This presentation described the experiences of the Japanese National Institute of Advanced Industrial Science and Technology (AIST) on building secure and transparent Inter-Cloud infrastructure for scientific applications. This Inter-Cloud infrastructure was realized by cloud interoperation and network virtualization. Cloud interoperation enables sharing of virtual machine images by private and public clouds, i.e. a virtual machine image could be shared by different VM hosting environments including OpenNebula, Rocks, and Amazon EC2. Current status and future issues was presented as well.

Judy Qiu: “Scientific Data Analysis on Cloud and HPC Platforms

Prof. Qiu introduced the key features of Hadoop and Twister (a MapReduce variant) and then, she discussed important issues of interoperability between HPC and commercial clouds and reproducibility using cloud computing environments.

Alfredo Goldman: “The suitability of BSP/CGM model for HPC on Clouds

Prof. Goldman provided an overview on how to tackle latency, bandwidth and processor sharing using the BSP (Bulk Synchronous Parallel) in grids and clouds. He also introduced the main advantages of CGM (Coarse Grained Model), where the main goal is to minimize the number of communication rounds, which can have an important impact on BSP algorithms performance. Finally, he presented some preliminary experiments comparing the performance of BSP and MapReduce model.

• **TASKS TO COMPLETE**
1 - Summarize the presentation summaries in two sentences.
2 - According to the presentation summaries, what is the main goal of CGM?

[Collected data]
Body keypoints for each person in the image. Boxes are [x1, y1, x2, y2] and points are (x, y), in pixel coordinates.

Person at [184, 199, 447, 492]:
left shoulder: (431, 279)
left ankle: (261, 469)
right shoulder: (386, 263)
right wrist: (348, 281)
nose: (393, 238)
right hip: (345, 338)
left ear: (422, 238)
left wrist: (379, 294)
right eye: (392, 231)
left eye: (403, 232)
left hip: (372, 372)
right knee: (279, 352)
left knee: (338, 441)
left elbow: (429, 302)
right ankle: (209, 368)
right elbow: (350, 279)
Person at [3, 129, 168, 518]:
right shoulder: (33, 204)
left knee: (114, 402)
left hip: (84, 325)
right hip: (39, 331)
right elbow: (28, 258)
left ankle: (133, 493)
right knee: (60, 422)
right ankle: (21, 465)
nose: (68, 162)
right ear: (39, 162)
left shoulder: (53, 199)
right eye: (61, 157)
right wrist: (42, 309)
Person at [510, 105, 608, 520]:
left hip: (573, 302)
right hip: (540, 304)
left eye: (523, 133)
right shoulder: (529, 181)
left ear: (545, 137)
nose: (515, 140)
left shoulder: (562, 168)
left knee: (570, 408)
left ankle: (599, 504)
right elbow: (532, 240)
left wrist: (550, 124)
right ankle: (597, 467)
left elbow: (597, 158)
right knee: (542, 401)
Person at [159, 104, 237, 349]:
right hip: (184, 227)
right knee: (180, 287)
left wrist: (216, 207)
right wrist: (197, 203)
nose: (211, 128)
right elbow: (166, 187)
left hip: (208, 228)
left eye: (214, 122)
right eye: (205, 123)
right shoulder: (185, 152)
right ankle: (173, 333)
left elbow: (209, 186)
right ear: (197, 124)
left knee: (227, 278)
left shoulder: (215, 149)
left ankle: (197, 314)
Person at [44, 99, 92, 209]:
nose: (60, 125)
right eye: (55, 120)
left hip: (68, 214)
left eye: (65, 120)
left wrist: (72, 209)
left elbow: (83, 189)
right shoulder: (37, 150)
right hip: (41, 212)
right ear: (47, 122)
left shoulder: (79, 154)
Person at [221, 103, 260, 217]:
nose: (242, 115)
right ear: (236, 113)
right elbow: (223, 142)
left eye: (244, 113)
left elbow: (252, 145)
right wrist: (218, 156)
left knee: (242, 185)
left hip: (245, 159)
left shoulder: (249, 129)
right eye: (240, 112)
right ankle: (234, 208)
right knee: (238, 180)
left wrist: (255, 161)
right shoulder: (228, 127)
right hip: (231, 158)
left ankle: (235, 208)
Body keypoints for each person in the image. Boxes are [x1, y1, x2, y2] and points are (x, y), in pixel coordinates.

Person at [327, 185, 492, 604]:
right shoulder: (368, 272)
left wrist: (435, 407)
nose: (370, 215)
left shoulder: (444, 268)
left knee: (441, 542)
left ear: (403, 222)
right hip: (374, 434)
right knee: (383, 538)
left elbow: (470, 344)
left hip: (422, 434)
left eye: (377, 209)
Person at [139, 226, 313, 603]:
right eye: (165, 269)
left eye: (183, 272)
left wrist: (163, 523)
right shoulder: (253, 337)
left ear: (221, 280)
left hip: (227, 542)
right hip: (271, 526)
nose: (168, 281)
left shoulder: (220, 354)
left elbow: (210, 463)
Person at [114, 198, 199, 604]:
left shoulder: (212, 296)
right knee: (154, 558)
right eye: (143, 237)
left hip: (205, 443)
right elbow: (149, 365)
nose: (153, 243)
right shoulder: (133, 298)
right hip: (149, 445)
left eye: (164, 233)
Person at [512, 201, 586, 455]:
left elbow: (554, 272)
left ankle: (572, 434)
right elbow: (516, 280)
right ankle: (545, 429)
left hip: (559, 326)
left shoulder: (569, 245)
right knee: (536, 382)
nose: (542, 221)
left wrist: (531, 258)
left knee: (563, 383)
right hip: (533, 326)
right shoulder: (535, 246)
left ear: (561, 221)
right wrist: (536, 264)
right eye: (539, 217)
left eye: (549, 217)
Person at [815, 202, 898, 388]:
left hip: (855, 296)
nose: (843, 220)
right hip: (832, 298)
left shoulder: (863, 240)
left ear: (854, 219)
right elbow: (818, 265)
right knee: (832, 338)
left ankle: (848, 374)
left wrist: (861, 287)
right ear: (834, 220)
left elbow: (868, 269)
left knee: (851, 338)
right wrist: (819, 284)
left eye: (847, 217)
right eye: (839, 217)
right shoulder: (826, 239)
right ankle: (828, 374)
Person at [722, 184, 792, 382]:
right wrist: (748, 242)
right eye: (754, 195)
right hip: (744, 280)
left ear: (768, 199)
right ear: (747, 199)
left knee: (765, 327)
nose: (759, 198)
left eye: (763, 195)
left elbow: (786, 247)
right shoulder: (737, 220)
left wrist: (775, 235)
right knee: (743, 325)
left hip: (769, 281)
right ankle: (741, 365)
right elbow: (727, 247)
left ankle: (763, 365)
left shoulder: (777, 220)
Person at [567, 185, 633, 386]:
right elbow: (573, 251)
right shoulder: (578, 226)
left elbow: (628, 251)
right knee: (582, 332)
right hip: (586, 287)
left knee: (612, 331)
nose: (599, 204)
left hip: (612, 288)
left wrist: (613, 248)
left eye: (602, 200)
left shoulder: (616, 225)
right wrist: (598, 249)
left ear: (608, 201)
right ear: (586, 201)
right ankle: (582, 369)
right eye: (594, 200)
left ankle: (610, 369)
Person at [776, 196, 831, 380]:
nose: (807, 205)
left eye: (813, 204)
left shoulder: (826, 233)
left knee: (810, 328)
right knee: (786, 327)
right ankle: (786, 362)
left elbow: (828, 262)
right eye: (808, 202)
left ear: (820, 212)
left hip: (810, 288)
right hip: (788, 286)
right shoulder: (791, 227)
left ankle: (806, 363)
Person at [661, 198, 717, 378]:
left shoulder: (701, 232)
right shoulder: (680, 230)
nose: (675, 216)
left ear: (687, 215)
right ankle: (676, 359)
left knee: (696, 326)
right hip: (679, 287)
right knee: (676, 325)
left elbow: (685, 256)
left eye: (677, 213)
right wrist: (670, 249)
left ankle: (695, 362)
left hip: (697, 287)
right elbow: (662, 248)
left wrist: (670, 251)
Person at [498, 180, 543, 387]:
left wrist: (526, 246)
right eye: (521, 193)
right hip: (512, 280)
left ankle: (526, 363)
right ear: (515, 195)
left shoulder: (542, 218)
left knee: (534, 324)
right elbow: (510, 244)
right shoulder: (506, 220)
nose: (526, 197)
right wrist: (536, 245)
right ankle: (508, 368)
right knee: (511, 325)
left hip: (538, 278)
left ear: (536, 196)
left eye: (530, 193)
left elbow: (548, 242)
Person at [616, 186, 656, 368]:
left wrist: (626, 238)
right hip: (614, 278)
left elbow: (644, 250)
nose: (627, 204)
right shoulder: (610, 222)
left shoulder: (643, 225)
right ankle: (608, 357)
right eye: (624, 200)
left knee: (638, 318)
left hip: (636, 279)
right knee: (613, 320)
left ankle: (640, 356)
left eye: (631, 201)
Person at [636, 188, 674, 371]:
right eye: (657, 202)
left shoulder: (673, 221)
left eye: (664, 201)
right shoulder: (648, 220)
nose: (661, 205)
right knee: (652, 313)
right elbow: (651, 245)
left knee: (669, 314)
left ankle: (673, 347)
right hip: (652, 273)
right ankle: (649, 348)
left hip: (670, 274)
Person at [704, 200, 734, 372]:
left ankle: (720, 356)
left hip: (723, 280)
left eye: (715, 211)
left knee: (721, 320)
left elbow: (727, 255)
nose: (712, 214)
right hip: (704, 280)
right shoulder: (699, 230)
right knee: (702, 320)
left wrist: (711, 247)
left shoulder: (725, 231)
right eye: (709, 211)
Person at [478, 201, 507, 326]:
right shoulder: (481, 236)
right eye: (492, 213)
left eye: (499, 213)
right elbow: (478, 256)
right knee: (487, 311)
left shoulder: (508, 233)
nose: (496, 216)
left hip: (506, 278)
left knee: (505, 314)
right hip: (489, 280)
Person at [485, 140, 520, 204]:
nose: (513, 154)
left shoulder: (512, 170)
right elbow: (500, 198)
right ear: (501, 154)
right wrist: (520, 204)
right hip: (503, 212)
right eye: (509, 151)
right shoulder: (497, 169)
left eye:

• **RESPONSES FOR EACH TASK**
1 - One presentation described AIST's experience building a secure and transparent Inter-Cloud infrastructure for scientific applications through cloud interoperation and network virtualization, which lets OpenNebula, Rocks, and Amazon EC2 share virtual machine images. Judy Qiu covered Hadoop, Twister, HPC–commercial cloud interoperability, and reproducibility, while Alfredo Goldman examined the BSP and CGM models for HPC on clouds and presented preliminary experiments comparing BSP with MapReduce.

2 - To minimize the number of communication rounds.